Russland griff 2015 ein
Aus kleinen Protesten in Darà wurden große Demonstrationen in Damaskus und Homs. Aus Aufruhr wurde Bürgerkrieg, dann Stellvertreterkrieg, schließlich folgte das Eingreifen Russlands im September 2015 auf Seiten Assads. Wladimir Putin, heute Kriegstreiber in der Ukraine, hat damals Syriens Diktator gerettet. Aber wer will das noch wissen, jetzt, da sich ein Desaster mitten in Europa anbahnt?
Es sei schon seltsam, sagt Baalbaky, aber die Leute hier in dieser Region, besonders die syrischen Flüchtlinge, zeigten gerade jetzt viel Mitgefühl für die Menschen in der Ukraine. Sie wüssten genau, was sie jetzt durchmachten.

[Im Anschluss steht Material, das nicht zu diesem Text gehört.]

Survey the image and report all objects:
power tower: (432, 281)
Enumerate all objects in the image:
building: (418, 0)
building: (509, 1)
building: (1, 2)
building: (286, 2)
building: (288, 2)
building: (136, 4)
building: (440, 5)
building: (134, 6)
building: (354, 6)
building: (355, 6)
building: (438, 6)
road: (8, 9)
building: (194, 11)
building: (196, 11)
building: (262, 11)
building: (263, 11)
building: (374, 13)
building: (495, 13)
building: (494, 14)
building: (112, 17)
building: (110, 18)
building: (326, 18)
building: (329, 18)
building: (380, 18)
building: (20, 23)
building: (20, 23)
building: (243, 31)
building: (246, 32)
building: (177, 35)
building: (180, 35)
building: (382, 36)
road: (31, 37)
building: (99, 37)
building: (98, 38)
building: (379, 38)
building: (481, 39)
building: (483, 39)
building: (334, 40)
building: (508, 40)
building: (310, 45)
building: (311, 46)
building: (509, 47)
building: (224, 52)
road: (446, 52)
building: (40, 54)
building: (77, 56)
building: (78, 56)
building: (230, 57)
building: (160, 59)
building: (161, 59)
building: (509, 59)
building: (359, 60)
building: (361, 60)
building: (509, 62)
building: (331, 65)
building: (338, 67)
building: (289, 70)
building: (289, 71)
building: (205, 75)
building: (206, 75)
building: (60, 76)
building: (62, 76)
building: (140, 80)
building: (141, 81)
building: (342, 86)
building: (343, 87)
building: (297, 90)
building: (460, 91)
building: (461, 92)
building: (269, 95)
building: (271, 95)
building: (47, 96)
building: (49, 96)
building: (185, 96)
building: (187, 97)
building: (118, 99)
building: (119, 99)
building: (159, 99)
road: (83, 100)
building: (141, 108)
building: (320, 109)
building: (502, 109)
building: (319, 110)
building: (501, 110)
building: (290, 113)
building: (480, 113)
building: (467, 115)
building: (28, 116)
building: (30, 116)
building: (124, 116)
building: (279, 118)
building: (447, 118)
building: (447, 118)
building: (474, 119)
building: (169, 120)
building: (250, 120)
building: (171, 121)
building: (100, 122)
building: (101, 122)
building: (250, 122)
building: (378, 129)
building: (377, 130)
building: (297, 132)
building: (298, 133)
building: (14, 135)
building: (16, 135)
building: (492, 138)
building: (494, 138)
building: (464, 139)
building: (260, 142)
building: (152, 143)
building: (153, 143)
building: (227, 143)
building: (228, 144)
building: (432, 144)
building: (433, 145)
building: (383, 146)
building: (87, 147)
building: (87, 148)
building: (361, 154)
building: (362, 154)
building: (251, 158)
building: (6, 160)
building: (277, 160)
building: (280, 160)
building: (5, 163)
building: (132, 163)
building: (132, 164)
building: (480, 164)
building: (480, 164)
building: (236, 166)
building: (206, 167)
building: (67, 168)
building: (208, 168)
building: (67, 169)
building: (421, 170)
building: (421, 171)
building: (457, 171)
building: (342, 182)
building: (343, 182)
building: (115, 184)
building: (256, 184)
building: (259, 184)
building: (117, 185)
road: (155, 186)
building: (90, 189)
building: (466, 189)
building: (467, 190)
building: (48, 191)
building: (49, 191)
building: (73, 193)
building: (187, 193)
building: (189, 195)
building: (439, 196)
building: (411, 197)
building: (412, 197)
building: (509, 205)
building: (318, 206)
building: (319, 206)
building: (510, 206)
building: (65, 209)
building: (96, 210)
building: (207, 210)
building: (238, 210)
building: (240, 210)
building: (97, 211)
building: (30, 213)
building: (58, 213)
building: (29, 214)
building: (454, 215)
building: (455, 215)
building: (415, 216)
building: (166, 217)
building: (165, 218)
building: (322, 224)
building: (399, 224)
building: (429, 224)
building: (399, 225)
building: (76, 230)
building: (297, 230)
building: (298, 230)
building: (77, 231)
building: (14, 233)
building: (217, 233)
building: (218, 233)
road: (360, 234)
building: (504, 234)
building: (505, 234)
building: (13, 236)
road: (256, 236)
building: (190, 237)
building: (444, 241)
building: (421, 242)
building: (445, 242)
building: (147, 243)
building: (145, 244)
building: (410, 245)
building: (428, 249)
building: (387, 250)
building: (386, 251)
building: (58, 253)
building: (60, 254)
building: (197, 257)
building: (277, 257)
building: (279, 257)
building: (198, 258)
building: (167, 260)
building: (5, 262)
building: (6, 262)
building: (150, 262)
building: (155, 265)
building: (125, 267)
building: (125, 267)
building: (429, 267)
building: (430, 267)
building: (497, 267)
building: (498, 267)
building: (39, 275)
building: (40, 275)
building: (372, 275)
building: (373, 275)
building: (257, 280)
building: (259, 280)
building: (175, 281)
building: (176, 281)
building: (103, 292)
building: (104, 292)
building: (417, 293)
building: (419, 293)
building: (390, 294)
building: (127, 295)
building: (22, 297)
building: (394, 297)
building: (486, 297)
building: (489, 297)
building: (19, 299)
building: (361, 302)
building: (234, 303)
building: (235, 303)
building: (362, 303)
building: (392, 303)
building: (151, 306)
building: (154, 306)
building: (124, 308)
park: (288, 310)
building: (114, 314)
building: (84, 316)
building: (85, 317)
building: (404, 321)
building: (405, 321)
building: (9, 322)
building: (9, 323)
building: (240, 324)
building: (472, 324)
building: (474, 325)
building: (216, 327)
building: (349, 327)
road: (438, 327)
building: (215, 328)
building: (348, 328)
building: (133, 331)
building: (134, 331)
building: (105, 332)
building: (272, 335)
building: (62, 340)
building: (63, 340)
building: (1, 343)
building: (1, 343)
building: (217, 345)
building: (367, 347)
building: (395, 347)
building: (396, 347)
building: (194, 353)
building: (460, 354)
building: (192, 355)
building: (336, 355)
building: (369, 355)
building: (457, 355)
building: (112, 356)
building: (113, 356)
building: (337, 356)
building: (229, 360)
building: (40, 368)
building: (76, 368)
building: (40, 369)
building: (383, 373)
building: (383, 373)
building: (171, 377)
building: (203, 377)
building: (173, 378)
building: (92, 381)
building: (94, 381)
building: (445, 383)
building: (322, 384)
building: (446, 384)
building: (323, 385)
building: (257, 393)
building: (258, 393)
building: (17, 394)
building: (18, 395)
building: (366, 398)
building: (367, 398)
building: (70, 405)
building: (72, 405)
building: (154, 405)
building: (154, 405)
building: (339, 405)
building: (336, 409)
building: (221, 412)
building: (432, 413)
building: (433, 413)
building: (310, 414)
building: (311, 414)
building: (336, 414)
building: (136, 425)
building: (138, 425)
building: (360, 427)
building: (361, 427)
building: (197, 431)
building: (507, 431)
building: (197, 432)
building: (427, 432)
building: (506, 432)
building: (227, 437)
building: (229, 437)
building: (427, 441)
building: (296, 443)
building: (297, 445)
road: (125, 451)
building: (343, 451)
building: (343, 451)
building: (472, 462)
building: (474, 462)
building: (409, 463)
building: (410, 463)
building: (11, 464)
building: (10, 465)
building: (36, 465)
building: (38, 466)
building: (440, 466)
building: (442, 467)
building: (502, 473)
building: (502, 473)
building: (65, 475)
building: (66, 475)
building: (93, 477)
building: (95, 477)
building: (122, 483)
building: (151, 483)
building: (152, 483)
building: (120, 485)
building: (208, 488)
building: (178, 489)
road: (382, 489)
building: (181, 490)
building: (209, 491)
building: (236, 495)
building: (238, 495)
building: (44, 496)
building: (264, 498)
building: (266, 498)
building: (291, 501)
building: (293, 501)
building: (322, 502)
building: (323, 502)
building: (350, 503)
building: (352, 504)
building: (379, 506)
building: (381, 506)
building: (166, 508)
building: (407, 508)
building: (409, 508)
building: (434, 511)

Jahrelanges Leben in Flüchtlingscamps und Baracken
Über eine Million Syrer haben im benachbarten Libanon Zuflucht gefunden. Sie leben in über 1000 Camps in der Bekaa-Hochebene, die zur Zeit kaum zugänglich ist, weil die Bergpässe zugeschneit und gesperrt sind. Oder sie hausen hier an den zugemüllten Rändern Beiruts in Baracken, die sie über die Jahre mit Holzbrettern und Plastikkarton-Wänden ausgebaut haben. Immer noch ärmlich, aber ausgestattet mit Ofen, Fernsehen und Internet.
"Es bricht mir das Herz, wenn ich sehe, was in der Ukraine geschieht", sagt Fawzia. Vor sieben Jahren ist sie aus der syrischen Stadt Hama geflohen, mit ihrem Mann, zwei Kindern und so viel Gepäck, wie sie tragen konnten.
Ihr Mann sagt: "Wir wissen, wie das ist, wenn du aus deinem Haus rennen musst, weil es getroffen wird und brennt und du die Toten auf der Straße rumliegen siehst. Wir kennen das. Und deshalb unterstützen wir die Leute in der Ukraine. Sie erleben jetzt das, was wir erleben mussten."
Fawzia (links), ihr Mann und ihre Kinder sind aus Hama geflohen.
Nichts in Syrien ist vorbei. In ausgebombten Städten wie Aleppo oder Homs sind mehr als die Hälfte der Gebäude nicht mehr bewohnbar. Die russische Luftwaffe hat beim Zerstören ganze Arbeit geleistet. In den Wiederaufbau wird Putin nichts investieren.
Der Krieg in der Ukraine könnte Hunger in Syrien auslösen
Über 90 Prozent der Syrer leben heute in Armut, die Hälfte der Bevölkerung hat ihre Heimat verloren. Und fallen in diesem Jahr die Weizenimporte aus Russland und der Ukraine aus, kommt eine Hungersnot über Syrien. "Assad oder wir brennen das Land nieder", war das Motto der regimetreuen Milizen während des Krieges. Das Land ist niedergebrannt. Und Assad immer noch da.